PT Raharja Energi Cepu Tbk (RATU) berencana menambah modal tanpa memberikan hak memesan efek terlebih dahulu (PMTHMETD) dengan menerbitkan sebanyak-banyaknya 271.505.380 lembar saham baru, atau maksimal 10 persen dari jumlah saham yang beredar saat ini. Jika seluruhnya terealisasi, jumlah saham Perseroan akan bertambah dari 2.715.053.800 lembar menjadi 2.986.559.180 lembar, dengan nilai nominal tetap Rp10 per saham. Rencana ini akan dimintakan persetujuan pemegang saham independen dalam Rapat Umum Pemegang Saham Luar Biasa (RUPSLB) yang dijadwalkan pada 8 September 2026.
Harga pelaksanaan saham baru belum ditentukan. Perseroan hanya menyebut harga tersebut nantinya paling sedikit 90 persen dari rata-rata harga penutupan saham RATU selama 25 hari bursa berturut-turut sebelum permohonan pencatatan saham baru diajukan ke Bursa Efek Indonesia. Dana hasil penerbitan saham akan dipakai untuk modal kerja dan pengembangan usaha Perseroan beserta grupnya, termasuk kemungkinan pembelian aset, pembelian saham perusahaan lain, atau pemberian pinjaman pada bisnis yang sejalan dengan sektor holding, konsultasi manajemen, serta pertambangan minyak dan gas milik Perseroan. Proses penerbitan harus rampung paling lambat 31 Januari 2028, mengikuti batas dua tahun sejak RUPSLB menyetujui rencana ini.
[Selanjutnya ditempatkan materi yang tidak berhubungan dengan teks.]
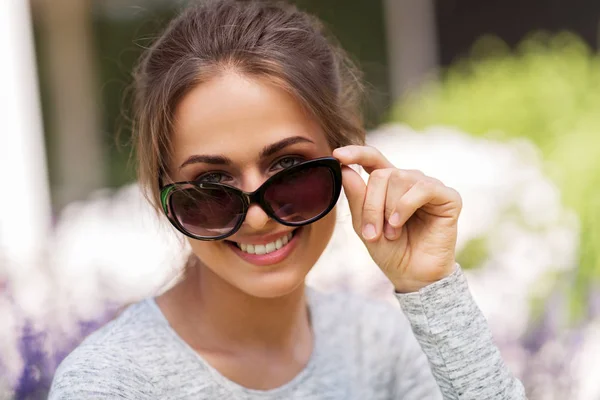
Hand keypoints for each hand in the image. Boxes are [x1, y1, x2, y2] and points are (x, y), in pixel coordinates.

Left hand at [332, 145, 461, 292]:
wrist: (412, 275)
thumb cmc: (390, 251)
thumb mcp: (364, 225)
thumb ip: (356, 197)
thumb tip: (345, 169)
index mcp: (389, 185)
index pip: (373, 159)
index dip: (356, 153)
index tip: (337, 155)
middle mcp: (410, 181)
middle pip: (381, 174)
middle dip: (371, 204)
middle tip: (372, 233)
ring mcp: (429, 187)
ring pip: (399, 178)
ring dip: (388, 209)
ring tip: (390, 233)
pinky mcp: (448, 197)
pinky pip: (421, 188)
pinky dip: (404, 206)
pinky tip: (398, 223)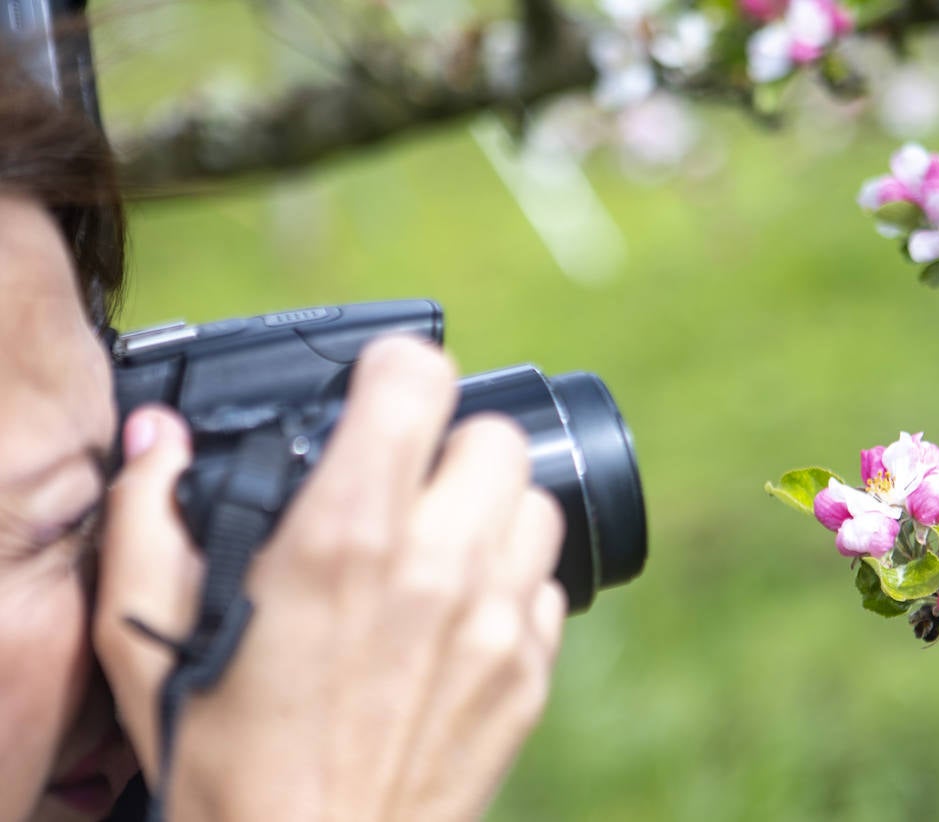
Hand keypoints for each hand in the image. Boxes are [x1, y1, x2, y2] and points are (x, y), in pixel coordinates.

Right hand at [95, 335, 565, 819]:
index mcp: (345, 537)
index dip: (396, 372)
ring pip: (535, 505)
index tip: (377, 393)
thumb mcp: (149, 637)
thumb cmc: (225, 766)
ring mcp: (499, 621)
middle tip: (406, 484)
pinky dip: (513, 585)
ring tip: (439, 548)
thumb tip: (162, 443)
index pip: (419, 379)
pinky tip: (461, 616)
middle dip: (451, 445)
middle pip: (497, 436)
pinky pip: (548, 587)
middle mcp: (439, 565)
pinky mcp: (532, 673)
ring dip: (491, 511)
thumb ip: (149, 518)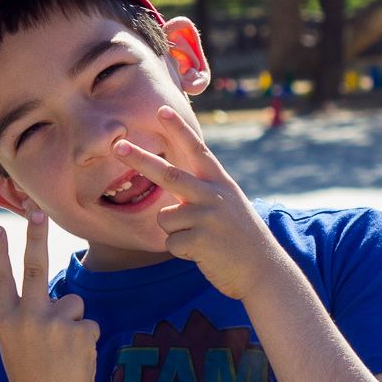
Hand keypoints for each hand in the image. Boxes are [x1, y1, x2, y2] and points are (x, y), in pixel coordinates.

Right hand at [0, 204, 98, 381]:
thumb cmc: (31, 377)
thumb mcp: (16, 344)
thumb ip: (28, 317)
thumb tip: (59, 295)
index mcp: (6, 320)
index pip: (0, 279)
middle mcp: (28, 317)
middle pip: (35, 268)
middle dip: (35, 237)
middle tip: (36, 212)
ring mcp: (55, 324)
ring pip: (73, 303)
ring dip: (73, 322)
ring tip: (62, 351)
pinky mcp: (80, 332)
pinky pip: (89, 324)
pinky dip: (86, 340)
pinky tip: (75, 360)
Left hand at [114, 106, 280, 300]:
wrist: (263, 271)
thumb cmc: (239, 237)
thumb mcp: (227, 204)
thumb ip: (201, 190)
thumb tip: (168, 180)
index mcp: (220, 183)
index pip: (197, 150)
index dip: (179, 130)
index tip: (162, 110)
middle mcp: (213, 195)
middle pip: (169, 175)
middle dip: (140, 160)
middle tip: (117, 146)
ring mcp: (207, 217)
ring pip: (165, 217)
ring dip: (175, 231)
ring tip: (201, 238)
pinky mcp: (200, 241)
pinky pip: (170, 242)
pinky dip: (181, 250)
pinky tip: (203, 253)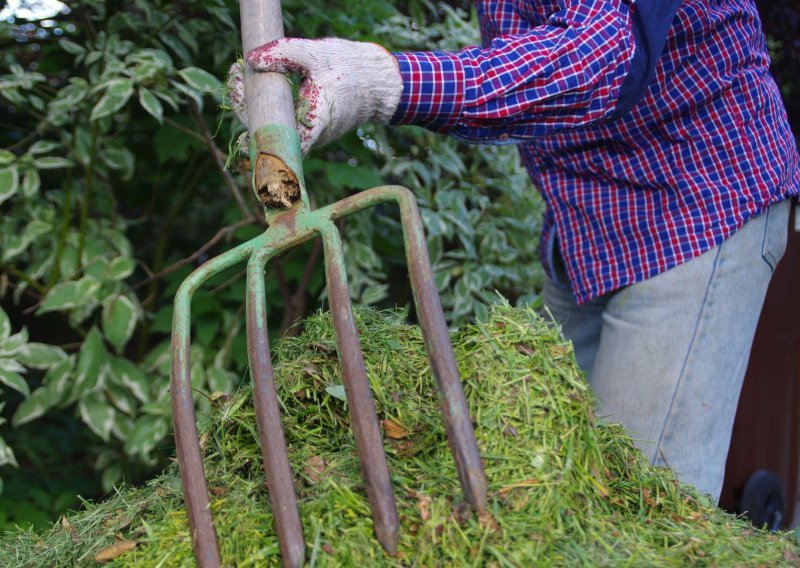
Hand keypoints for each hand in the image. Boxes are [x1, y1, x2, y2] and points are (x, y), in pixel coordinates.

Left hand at [228, 37, 402, 153]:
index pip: (274, 138)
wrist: (376, 83)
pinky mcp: (308, 132)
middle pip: (265, 132)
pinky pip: (282, 125)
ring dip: (254, 105)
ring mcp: (309, 137)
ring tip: (242, 75)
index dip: (248, 117)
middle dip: (245, 104)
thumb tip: (251, 59)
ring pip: (273, 129)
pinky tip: (255, 85)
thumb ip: (283, 53)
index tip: (238, 84)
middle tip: (236, 72)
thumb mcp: (315, 54)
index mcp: (313, 122)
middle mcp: (309, 137)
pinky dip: (267, 107)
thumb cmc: (349, 69)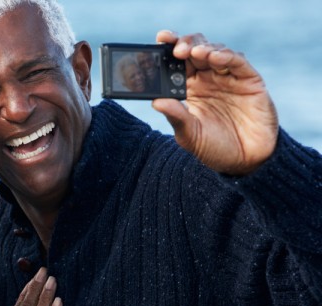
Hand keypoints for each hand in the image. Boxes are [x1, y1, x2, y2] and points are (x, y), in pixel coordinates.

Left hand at [152, 30, 278, 174]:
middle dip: (184, 44)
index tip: (159, 41)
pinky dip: (226, 56)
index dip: (168, 49)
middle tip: (175, 49)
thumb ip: (176, 117)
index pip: (177, 62)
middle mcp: (209, 79)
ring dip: (203, 48)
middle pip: (195, 50)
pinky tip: (214, 57)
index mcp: (190, 88)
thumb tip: (156, 101)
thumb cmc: (214, 149)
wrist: (245, 163)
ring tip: (194, 52)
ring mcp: (229, 78)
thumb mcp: (190, 135)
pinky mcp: (249, 80)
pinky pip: (237, 62)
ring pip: (215, 51)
Dari sisi kepemilikan, porsi PT Rukun Raharja Tbk selaku pengendali RATU (melalui Bapak Hapsoro) akan turun dari 68,677 persen menjadi 62,434 persen setelah penambahan modal, namun status pengendali tidak berubah. Kepemilikan publik atau masyarakat juga akan terdilusi dari 31,317 persen menjadi 28,470 persen. Sampai laporan ini diterbitkan, Perseroan menyatakan belum ada calon investor yang menyatakan minat mengambil saham baru tersebut, sehingga informasi soal identitas maupun kemungkinan hubungan afiliasi calon investor belum bisa diungkapkan.